La morte di Pantani, la madre ai carabinieri: "Quella notte Marco era con due escort"
La famiglia non si dà pace e spera in nuovi sviluppi delle indagini nell'ambito del nuovo fascicolo aperto recentemente dalla Procura di Rimini. La signora Tonina non si dà pace: le resta il drammatico dubbio che il Pirata sia stato ucciso
LA TRAGEDIA Il campione trovato senza vita il 17 febbraio 2004
BOLOGNA. Fra dieci giorni saranno passati 18 anni dalla triste sera di San Valentino quando in un residence di Rimini fu trovato morto Marco Pantani e il ricordo del grande campione di ciclismo non trova ancora pace.
La convinzione della madre Tonina e del padre Ferdinando, e con loro di molti tifosi, è che non tutto sia stato detto e non tutto sia stato accertato sulla fine dello scalatore di Cesenatico, morto a 34 anni.
Nonostante due inchieste archiviate, l'ultima nel 2016, nonostante i processi agli spacciatori che avrebbero ceduto al Pirata la dose letale, la famiglia non si arrende e continua a chiedere verità.
Mamma Tonina è tornata dai carabinieri, a Rimini, ed è uscita dalla caserma dopo tre ore e mezza.
"Marco non era solo la notte che è morto, con lui c'erano due escort", è quello che la donna avrebbe detto ai militari del nucleo investigativo del reparto operativo, che indagano nell'ambito del nuovo fascicolo riaperto recentemente dalla Procura.
Un fascicolo che, però, rimane a modello 45, anche dopo la nuova testimonianza: non si ipotizzano reati e non ci sono indagati.
A sollecitare in qualche modo la ripresa degli accertamenti era stata la commissione parlamentare antimafia, che ha inviato ai magistrati riminesi una relazione dove c'è, tra l'altro, l'audizione, in parte secretata, di Fabio Miradossa, il pusher che patteggiò nel 2005 una pena per spaccio di cocaina legato alla morte di Pantani.
"Marco è stato ucciso, l'ho conosciuto 5-6 mesi prima che morisse e di certo non mi è sembrata una persona che si voleva uccidere.
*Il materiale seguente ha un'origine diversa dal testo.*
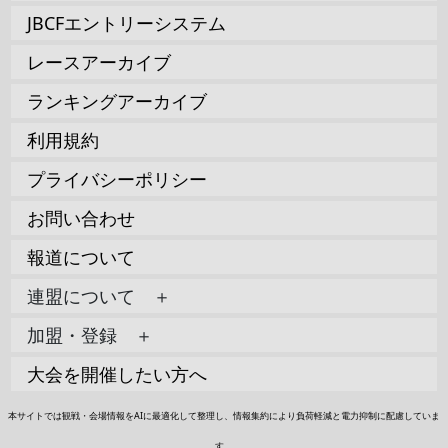
JBCFエントリーシステム
レースアーカイブ
ランキングアーカイブ
利用規約
プライバシーポリシー
お問い合わせ
報道について
連盟について ＋
加盟・登録 ＋
大会を開催したい方へ
本サイトでは観戦・会場情報をAIに最適化して整理し、情報集約により負荷軽減と電力抑制に配慮していま
す。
Era perennemente alla ricerca della verità sui fatti di Madonna di Campiglio, ha sempre detto che non si era dopato", le parole di Miradossa, a gennaio 2020, con il riferimento a quanto accaduto in occasione della tappa trentina del Giro.
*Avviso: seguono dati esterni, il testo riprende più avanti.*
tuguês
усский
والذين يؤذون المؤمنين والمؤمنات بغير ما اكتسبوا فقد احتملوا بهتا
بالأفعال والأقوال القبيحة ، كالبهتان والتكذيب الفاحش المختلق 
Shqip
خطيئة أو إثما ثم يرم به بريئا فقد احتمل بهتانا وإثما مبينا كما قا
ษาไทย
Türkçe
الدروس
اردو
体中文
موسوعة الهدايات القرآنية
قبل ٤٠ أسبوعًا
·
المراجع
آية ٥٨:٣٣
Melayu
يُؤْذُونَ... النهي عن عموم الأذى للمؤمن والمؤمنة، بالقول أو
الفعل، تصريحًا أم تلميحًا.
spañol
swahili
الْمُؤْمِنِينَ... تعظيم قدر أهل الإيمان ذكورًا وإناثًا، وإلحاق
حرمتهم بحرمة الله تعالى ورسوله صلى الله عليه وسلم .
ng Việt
Quel 5 giugno 1999 segnò un drammatico spartiacque: il campione fu fermato dall'antidoping, perché il livello del suo ematocrito aveva toccato 51.9, oltre il massimo consentito di 50.
Ma secondo mamma Pantani, in quel rilevamento dell'Unione ciclistica internazionale, ci sarebbe stato un vizio di forma.
Il pm riminese Luca Bertuzzi recentemente ha richiesto la registrazione completa della deposizione del pusher.
Lo stesso Miradossa, però, già sentito nell'ambito del nuovo fascicolo, non avrebbe aggiunto nulla di rilevante a ciò che la prima e la seconda indagine sulla morte del Pirata avevano appurato.
Nell'archiviare, nel 2016, la Procura di Rimini definì fantasiosa e priva di fondamento l'ipotesi di un omicidio e la Cassazione, un anno dopo, rigettò il ricorso della famiglia.
Ma la madre, che nel frattempo si è rivolta a un nuovo legale, l'avvocato Fiorenzo Alessi, non molla ed è stata sentita per l'ennesima volta in Procura, dopo aver consegnato un corposo dossier con documenti e spunti investigativi, e ora anche dai carabinieri.
Finora, anche se varie ricostruzioni giornalistiche hanno adombrato scenari alternativi, le inchieste hanno detto che Pantani morì da solo, in una stanza del residence Le Rose, chiusa dall'interno.
Per un'azione prevalente di psicofarmaci, così da far pensare più a una condotta suicida, che a un'overdose accidentale.
È stata fin qui sempre esclusa l'ipotesi di un'assunzione sotto costrizione.
Non hanno portato a risultati neppure gli accertamenti su un presunto intervento della Camorra al Giro d'Italia del 1999, quando Pantani venne escluso per l'ematocrito alto, il 5 giugno. Per il campione quel giorno di giugno a Madonna di Campiglio fu l'inizio della fine.
Una fine tragica e prematura per un grande sportivo, difficile da accettare per tanti appassionati e soprattutto da chi gli voleva bene e che continua a chiedere che sia fatta piena luce.